Si les mesures de répression réglementaires prises par Pékin menacent la croissance, nos indicateurs de liquidité sont toutefois assez rassurants, ce qui montre que la Chine dispose d’une force de frappe monétaire importante. En effet, nous avons déjà vu les autorités prendre des mesures en juillet, lorsque la Banque centrale chinoise (PBoC) a annoncé une baisse de 50 points de base du taux de réserves obligatoires (TRO). Nous tablons sur de nouvelles actions, probablement au cours des mois à venir.

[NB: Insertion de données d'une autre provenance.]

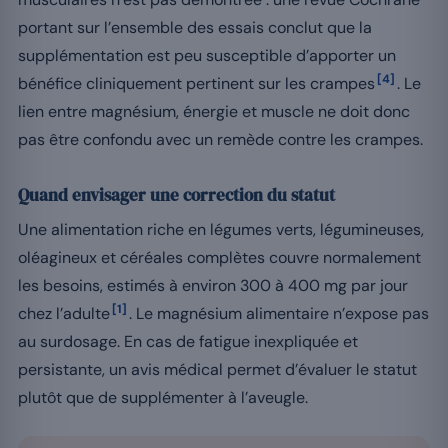
portant sur l’ensemble des essais conclut que la
supplémentation est peu susceptible d’apporter un
[4]
bénéfice cliniquement pertinent sur les crampes
. Le
lien entre magnésium, énergie et muscle ne doit donc
pas être confondu avec un remède contre les crampes.
Quand envisager une correction du statut
Une alimentation riche en légumes verts, légumineuses,
oléagineux et céréales complètes couvre normalement
les besoins, estimés à environ 300 à 400 mg par jour
[1]
chez l’adulte
. Le magnésium alimentaire n’expose pas
au surdosage. En cas de fatigue inexpliquée et
persistante, un avis médical permet d’évaluer le statut
plutôt que de supplémenter à l’aveugle.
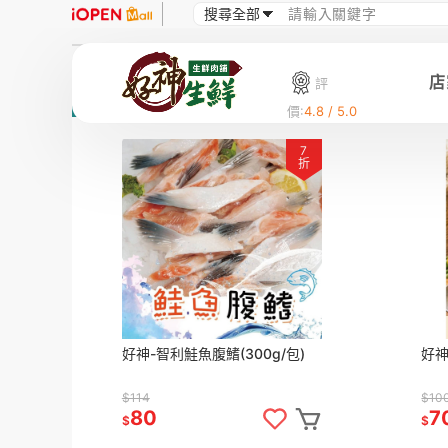
店
評
價:
4.8 / 5.0
7
折
好神-智利鮭魚腹鰭(300g/包)
好神
$114
$10
80
7
$
$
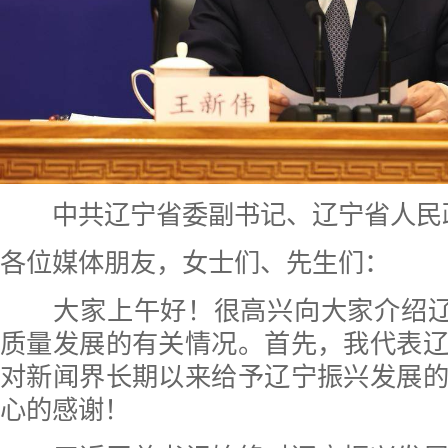
中共辽宁省委副书记、辽宁省人民
各位媒体朋友，女士们、先生们：
大家上午好！很高兴向大家介绍辽宁
质量发展的有关情况。首先，我代表
对新闻界长期以来给予辽宁振兴发展
心的感谢！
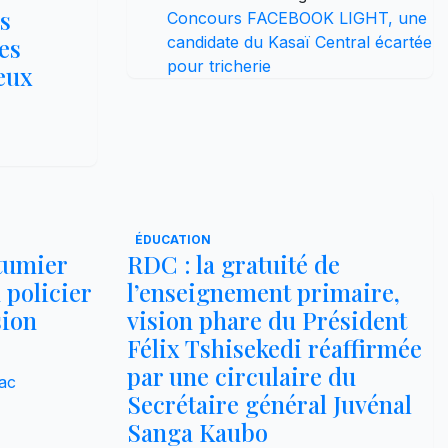
s
Concours FACEBOOK LIGHT, une
res
candidate du Kasaï Central écartée
pour tricherie
ieux
ÉDUCATION
utumier
RDC : la gratuité de
 policier
l’enseignement primaire,
sion
vision phare du Président
Félix Tshisekedi réaffirmée
par une circulaire du
ac
Secrétaire général Juvénal
Sanga Kaubo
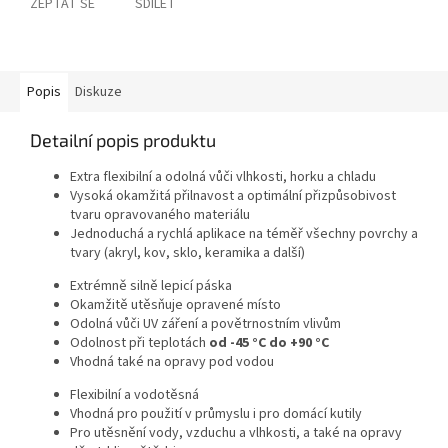
ZEPTAT SE
SDÍLET
Popis
Diskuze
Detailní popis produktu
Extra flexibilní a odolná vůči vlhkosti, horku a chladu
Vysoká okamžitá přilnavost a optimální přizpůsobivost
tvaru opravovaného materiálu
Jednoduchá a rychlá aplikace na téměř všechny povrchy a
tvary (akryl, kov, sklo, keramika a další)
Extrémně silně lepicí páska
Okamžitě utěsňuje opravené místo
Odolná vůči UV záření a povětrnostním vlivům
Odolnost při teplotách
od -45 °C do +90 °C
Vhodná také na opravy pod vodou
Flexibilní a vodotěsná
Vhodná pro použití v průmyslu i pro domácí kutily
Pro utěsnění vody, vzduchu a vlhkosti, a také na opravy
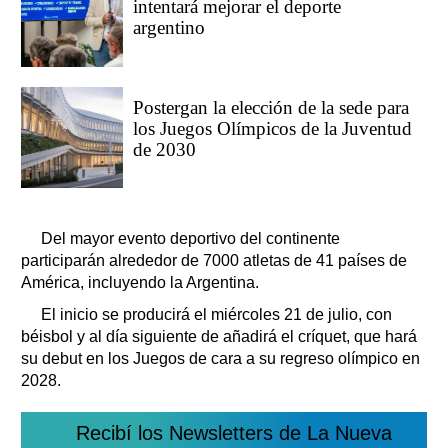
intentará mejorar el deporte
argentino
Postergan la elección de la sede para
los Juegos Olímpicos de la Juventud
de 2030
Del mayor evento deportivo del continente
participarán alrededor de 7000 atletas de 41 países de
América, incluyendo la Argentina.
El inicio se producirá el miércoles 21 de julio, con
béisbol y al día siguiente de añadirá el críquet, que hará
su debut en los Juegos de cara a su regreso olímpico en
2028.
Recibí los Newsletters de La Nueva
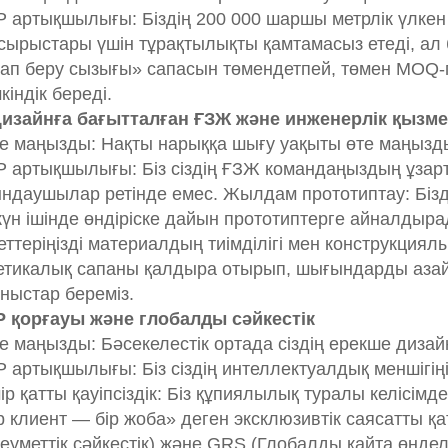
 артықшылығы: Біздің 200 000 шаршы метрлік үлкен 
сырыстары үшін тұрақтылықты қамтамасыз етеді, а
ап беру сызығы» сапасын төмендетпей, төмен MOQ-
кіндік береді.
Дизайнға бағытталған ҒЗЖ және инженерлік қызме
е маңызды: Нақты нарыққа шығу уақыты өте маңызд
 артықшылығы: Біз сіздің ҒЗЖ командаңыздың ұзарты
ндаушылар ретінде емес. Жылдам прототиптау: Бізд
күн ішінде өндіріске дайын прототиптерге айналдыра
еттеріңізді материалдың тиімділігі мен конструкци
етикалық сапаны қалдыра отырып, шығындарды азайт
ныстар береміз.
IP қорғауы және глобалды сәйкестік
е маңызды: Бәсекелестік ортада сіздің ерекше дизайн
 артықшылығы: Біз сіздің интеллектуалдық меншігіңізд
ір қатты қауіпсіздік: Біз құпиялылық туралы келісім
р клиент — бір жоба» деген эксклюзивтік саясатты қа
еуметтік сәйкестік) және GRS (Глобалды қайта өңд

Les États-Unis regardent dans la direction opposée, la Réserve fédérale américaine penche en effet vers les premières étapes d’un cycle de resserrement. Ainsi, lors de sa dernière réunion, la banque centrale américaine a souligné l’amélioration de la situation économique et les «progrès» enregistrés sur le marché du travail. Cependant, selon nous, le processus de resserrement sera relativement lent et, pour l’instant, la politique monétaire américaine reste la plus souple de toutes les grandes économies mondiales, selon nos modèles.
L’un des signaux les plus clairs de nos modèles de valorisation est que les bons du Trésor américain semblent désormais chers, en particulier par rapport aux niveaux qu’impliquent les tendances cycliques que nous suivons.
Il en va de même pour les actions américaines. Leur ratio cours/bénéfice de 21,5x, sur la base des bénéfices à terme à 12 mois, ne pourra se maintenir que si la croissance tendancielle se maintient au même niveau, si les marges bénéficiaires sont stables et élevées et si les rendements obligataires restent faibles. Jusqu’à présent, le rebond des bénéfices américains est conforme au PIB (voir Fig. 2) et, pour nous, il est peu probable que la croissance des bénéfices des entreprises de cette année augmente en l’absence d’une révision à la hausse des prévisions de croissance du PIB américain.
Les indicateurs techniques suggèrent que la corrélation entre les performances des actions et des obligations est redevenue négative, ce qui renforce l’attractivité des obligations en matière de diversification.
Nos indicateurs techniques permettent de tirer une autre conclusion: les investisseurs semblent faire preuve de plus de prudence. Les flux massifs de capitaux vers les obligations d’État, que l’on a pu observer ces dernières semaines, ainsi que vers les fonds actions qui investissent dans des actions de qualité, en sont probablement le reflet. Selon des données d’EPFR, quelque 6,7 milliards de dollars ont été injectés dans les valeurs technologiques, de la santé et des biens de consommation au cours des trois premières semaines de juillet, au détriment des secteurs cycliques. Environ 3,1 milliards de dollars ont quitté les valeurs financières, les matériaux et l’énergie au cours de la même période.